A unification of least-squares and Green-Gauss gradients under a common projection-based gradient reconstruction framework

TL;DR

This paper introduces a unified framework for gradient reconstruction combining least-squares and Green-Gauss methods using projection techniques, analyzing their stability and performance across various grid types.

Contribution

It unifies least-squares and Green-Gauss gradient schemes through a projection-based approach and provides stability guidelines for high aspect ratio grids.

Findings

Green-Gauss and least-squares gradients are unified under a projection framework.

High aspect ratio grids can cause numerical instability in gradient calculations.
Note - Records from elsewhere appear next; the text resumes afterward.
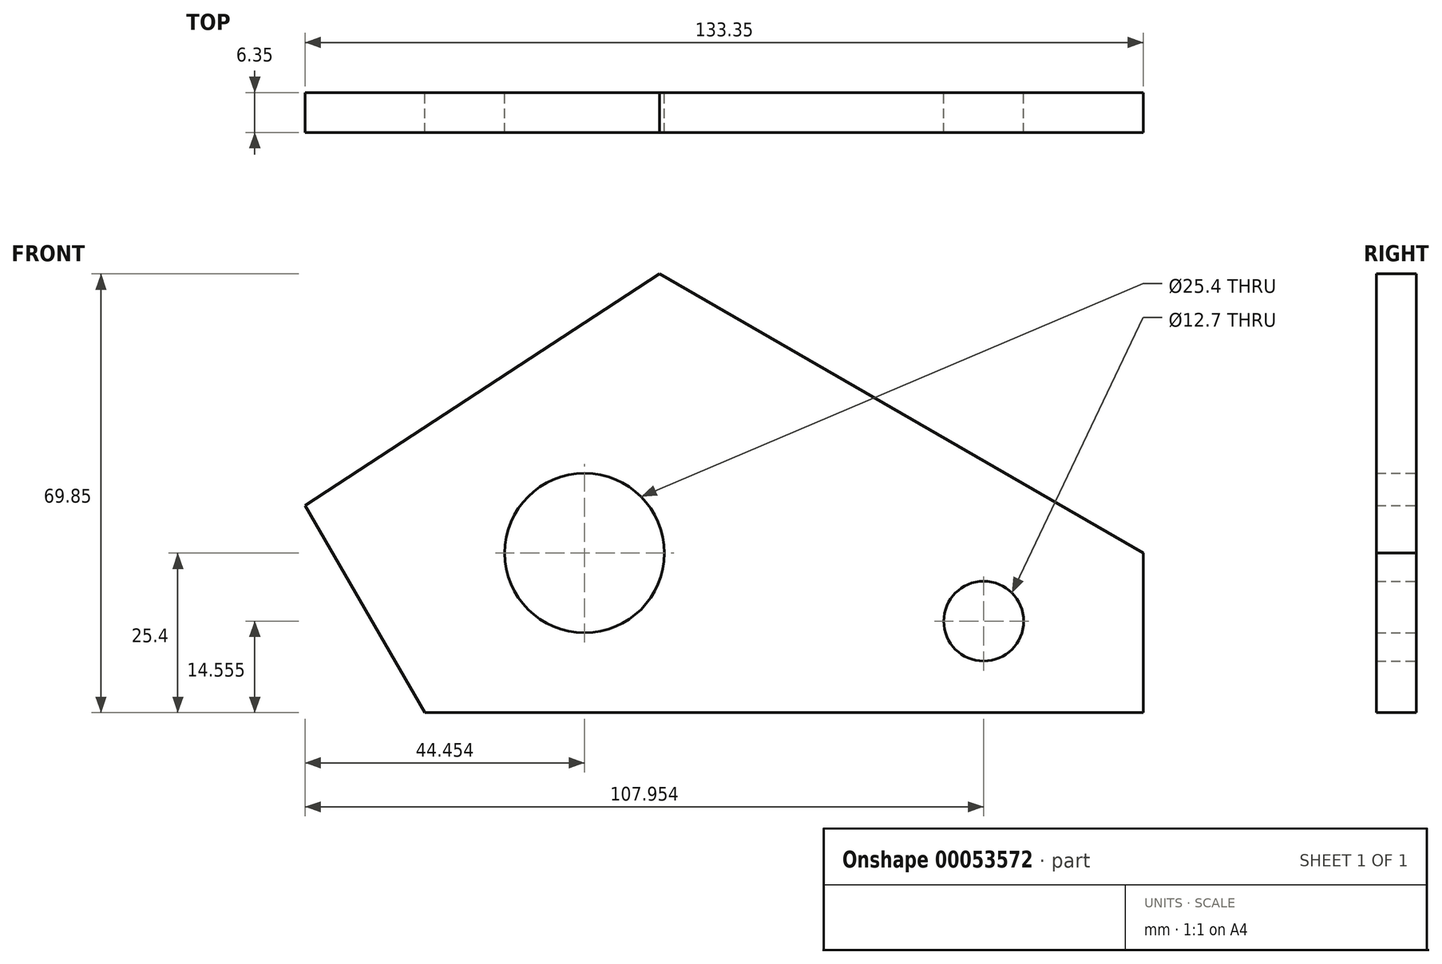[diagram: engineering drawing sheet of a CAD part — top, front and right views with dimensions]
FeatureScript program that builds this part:
annotation { "Feature Type Name" : "Feature", "Feature Type Description" : "" }
export const myFeature = defineFeature(function(context is Context, id is Id, definition is map)
    precondition{}
    {
        {
            var Q0;
            Q0=qCreatedBy(makeId("Front.planeOp"),FACE);
            var sketch = newSketch(context, id + "F0", { "sketchPlane" : qUnion([Q0])});
            skLineSegment(sketch, "E0", {"start": v(-57, -34.3) * mm, "end": v(57.3, -34.3) * mm});
            skLineSegment(sketch, "E1", {"start": v(57.3, -34.3) * mm, "end": v(57.3, -8.9) * mm});
            skLineSegment(sketch, "E2", {"start": v(57.3, -8.9) * mm, "end": v(-19.7, 35.55) * mm});
            skLineSegment(sketch, "E3", {"start": v(-19.7, 35.55) * mm, "end": v(-76.06, -1.3) * mm});
            skLineSegment(sketch, "E4", {"start": v(-76.06, -1.3) * mm, "end": v(-57, -34.3) * mm});
            skCircle(sketch, "E5", {"center": v(-31.6, -8.9) * mm, "radius": 12.7 * mm});
            skCircle(sketch, "E6", {"center": v(31.9, -19.75) * mm, "radius": 6.35 * mm});
            skSolve(sketch);
        }
        {
            var Q0;
            Q0 = qSketchRegion(id + "F0", true);
            extrude(context, id + "F1", {"entities" : qUnion([Q0]), "depth" : 6.35 * mm});
        }
    });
Guidelines are provided to avoid instability in least-squares methods.

Abstract

We propose a family of gradient reconstruction schemes based on the solution of over-determined systems by orthogonal or oblique projections. In the case of orthogonal projections, we retrieve familiar weighted least-squares gradients, but we also propose new direction-weighted variants. On the other hand, using oblique projections that employ cell face normal vectors we derive variations of consistent Green-Gauss gradients, which we call Taylor-Gauss gradients. The gradients are tested and compared on a variety of grids such as structured, locally refined, randomly perturbed, unstructured, and with high aspect ratio. The tests include quadrilateral and triangular grids, and employ both compact and extended stencils, and observations are made about the best choice of gradient and weighting scheme for each case. On high aspect ratio grids, it is found that most gradients can exhibit a kind of numerical instability that may be so severe as to make the gradient unusable. A theoretical analysis of the instability reveals that it is triggered by roundoff errors in the calculation of the cell centroids, but ultimately is due to truncation errors of the gradient reconstruction scheme, rather than roundoff errors. Based on this analysis, we provide guidelines on the range of weights that can be used safely with least squares methods to avoid this instability.